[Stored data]
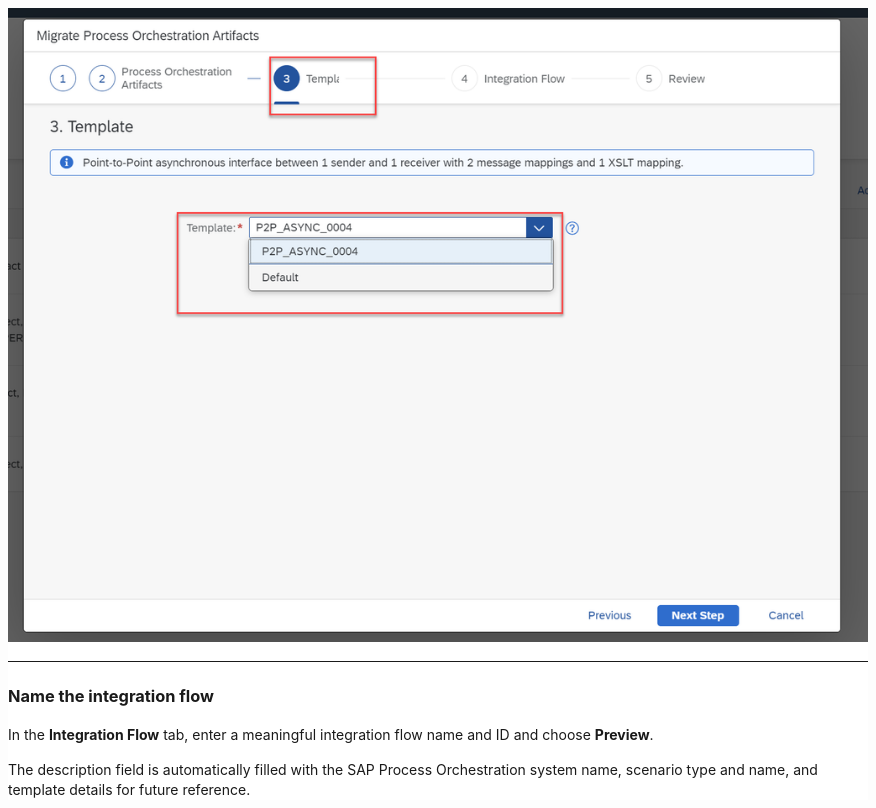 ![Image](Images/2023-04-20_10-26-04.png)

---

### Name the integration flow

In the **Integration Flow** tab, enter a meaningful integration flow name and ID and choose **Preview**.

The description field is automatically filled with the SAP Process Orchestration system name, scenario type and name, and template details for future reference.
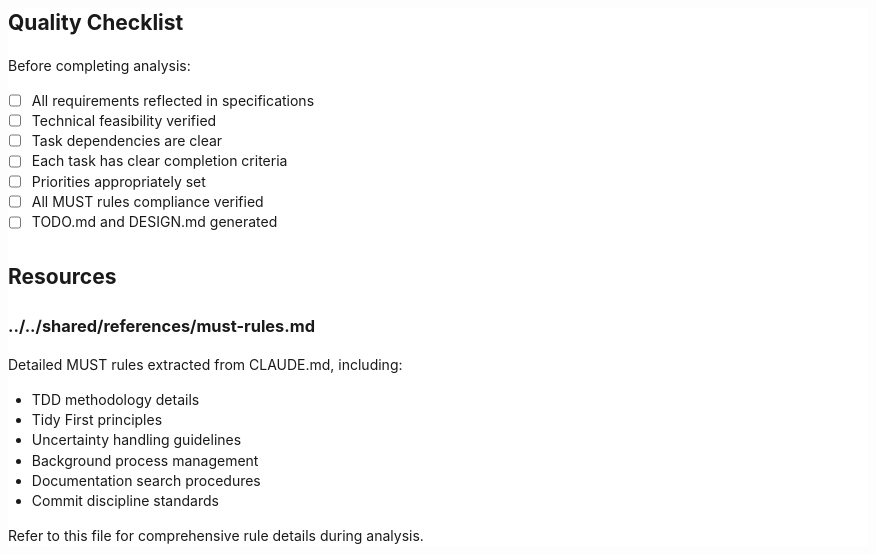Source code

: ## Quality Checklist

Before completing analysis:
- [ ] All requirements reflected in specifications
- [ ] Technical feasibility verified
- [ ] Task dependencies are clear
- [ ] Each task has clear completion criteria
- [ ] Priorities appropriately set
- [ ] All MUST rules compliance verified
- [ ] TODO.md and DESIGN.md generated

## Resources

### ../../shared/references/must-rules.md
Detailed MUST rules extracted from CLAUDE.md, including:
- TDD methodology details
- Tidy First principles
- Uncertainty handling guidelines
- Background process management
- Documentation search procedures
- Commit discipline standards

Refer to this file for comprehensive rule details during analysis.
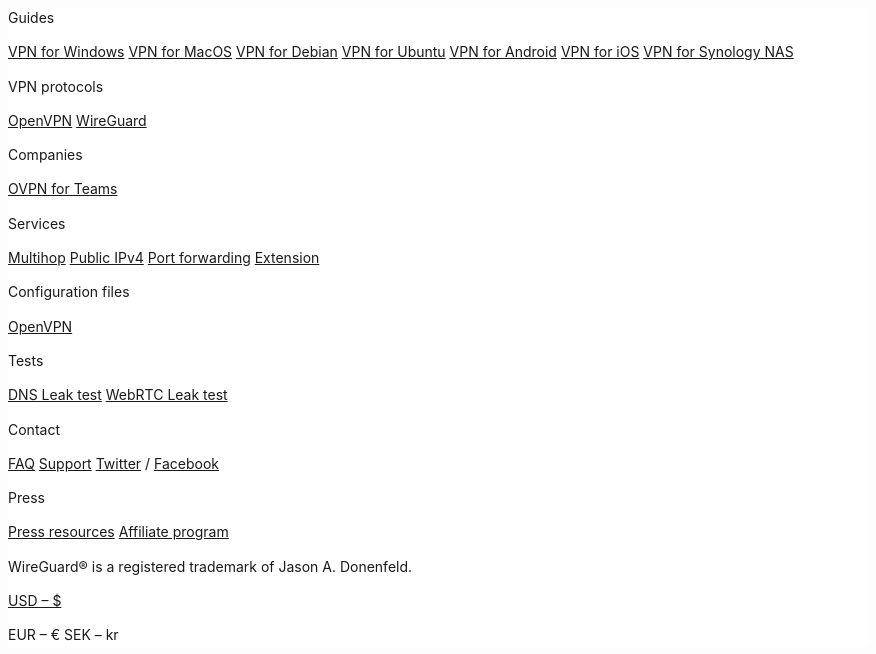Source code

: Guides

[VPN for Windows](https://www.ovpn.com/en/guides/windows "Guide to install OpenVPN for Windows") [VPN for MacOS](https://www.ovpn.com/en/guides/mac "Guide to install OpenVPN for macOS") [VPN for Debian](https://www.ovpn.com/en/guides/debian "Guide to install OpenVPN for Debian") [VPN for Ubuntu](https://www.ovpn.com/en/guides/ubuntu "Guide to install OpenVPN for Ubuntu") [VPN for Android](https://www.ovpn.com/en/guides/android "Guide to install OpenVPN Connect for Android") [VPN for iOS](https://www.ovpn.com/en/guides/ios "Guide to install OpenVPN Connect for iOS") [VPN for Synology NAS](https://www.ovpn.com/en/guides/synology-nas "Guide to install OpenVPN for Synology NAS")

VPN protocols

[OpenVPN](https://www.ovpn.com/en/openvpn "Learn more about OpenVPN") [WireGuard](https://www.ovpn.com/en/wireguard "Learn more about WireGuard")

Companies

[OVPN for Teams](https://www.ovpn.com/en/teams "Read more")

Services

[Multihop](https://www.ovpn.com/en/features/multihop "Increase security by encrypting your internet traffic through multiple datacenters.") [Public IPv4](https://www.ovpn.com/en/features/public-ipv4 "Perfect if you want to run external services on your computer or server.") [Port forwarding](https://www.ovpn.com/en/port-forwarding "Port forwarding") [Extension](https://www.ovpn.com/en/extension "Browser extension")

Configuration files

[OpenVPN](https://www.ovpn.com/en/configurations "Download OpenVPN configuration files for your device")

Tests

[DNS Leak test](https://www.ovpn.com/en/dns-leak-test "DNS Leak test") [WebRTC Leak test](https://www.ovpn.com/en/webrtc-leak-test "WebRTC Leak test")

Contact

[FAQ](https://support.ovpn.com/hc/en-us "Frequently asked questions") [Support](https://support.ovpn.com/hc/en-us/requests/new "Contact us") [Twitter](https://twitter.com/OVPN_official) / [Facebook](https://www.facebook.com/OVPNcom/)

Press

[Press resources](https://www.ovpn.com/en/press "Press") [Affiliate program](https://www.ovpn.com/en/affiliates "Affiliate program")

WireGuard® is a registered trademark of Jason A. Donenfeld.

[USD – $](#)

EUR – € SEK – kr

**DESCRIPTION OF THE TASK**
Reproduce every one of the records above verbatim, leaving out the pictures.

**TASK RESPONSE**
 ![Image](Images/2023-04-20_10-26-04.png)

---

### Name the integration flow

In the **Integration Flow** tab, enter a meaningful integration flow name and ID and choose **Preview**.

The description field is automatically filled with the SAP Process Orchestration system name, scenario type and name, and template details for future reference.
Source code

: ## Quality Checklist

Before completing analysis:
- [ ] All requirements reflected in specifications
- [ ] Technical feasibility verified
- [ ] Task dependencies are clear
- [ ] Each task has clear completion criteria
- [ ] Priorities appropriately set
- [ ] All MUST rules compliance verified
- [ ] TODO.md and DESIGN.md generated

## Resources

### ../../shared/references/must-rules.md
Detailed MUST rules extracted from CLAUDE.md, including:
- TDD methodology details
- Tidy First principles
- Uncertainty handling guidelines
- Background process management
- Documentation search procedures
- Commit discipline standards

Refer to this file for comprehensive rule details during analysis.
Source code

: Guides

[VPN for Windows](https://www.ovpn.com/en/guides/windows "Guide to install OpenVPN for Windows") [VPN for MacOS](https://www.ovpn.com/en/guides/mac "Guide to install OpenVPN for macOS") [VPN for Debian](https://www.ovpn.com/en/guides/debian "Guide to install OpenVPN for Debian") [VPN for Ubuntu](https://www.ovpn.com/en/guides/ubuntu "Guide to install OpenVPN for Ubuntu") [VPN for Android](https://www.ovpn.com/en/guides/android "Guide to install OpenVPN Connect for Android") [VPN for iOS](https://www.ovpn.com/en/guides/ios "Guide to install OpenVPN Connect for iOS") [VPN for Synology NAS](https://www.ovpn.com/en/guides/synology-nas "Guide to install OpenVPN for Synology NAS")

VPN protocols

[OpenVPN](https://www.ovpn.com/en/openvpn "Learn more about OpenVPN") [WireGuard](https://www.ovpn.com/en/wireguard "Learn more about WireGuard")

Companies

[OVPN for Teams](https://www.ovpn.com/en/teams "Read more")

Services

[Multihop](https://www.ovpn.com/en/features/multihop "Increase security by encrypting your internet traffic through multiple datacenters.") [Public IPv4](https://www.ovpn.com/en/features/public-ipv4 "Perfect if you want to run external services on your computer or server.") [Port forwarding](https://www.ovpn.com/en/port-forwarding "Port forwarding") [Extension](https://www.ovpn.com/en/extension "Browser extension")

Configuration files

[OpenVPN](https://www.ovpn.com/en/configurations "Download OpenVPN configuration files for your device")

Tests

[DNS Leak test](https://www.ovpn.com/en/dns-leak-test "DNS Leak test") [WebRTC Leak test](https://www.ovpn.com/en/webrtc-leak-test "WebRTC Leak test")

Contact

[FAQ](https://support.ovpn.com/hc/en-us "Frequently asked questions") [Support](https://support.ovpn.com/hc/en-us/requests/new "Contact us") [Twitter](https://twitter.com/OVPN_official) / [Facebook](https://www.facebook.com/OVPNcom/)

Press

[Press resources](https://www.ovpn.com/en/press "Press") [Affiliate program](https://www.ovpn.com/en/affiliates "Affiliate program")

WireGuard® is a registered trademark of Jason A. Donenfeld.

[USD – $](#)

EUR – € SEK – kr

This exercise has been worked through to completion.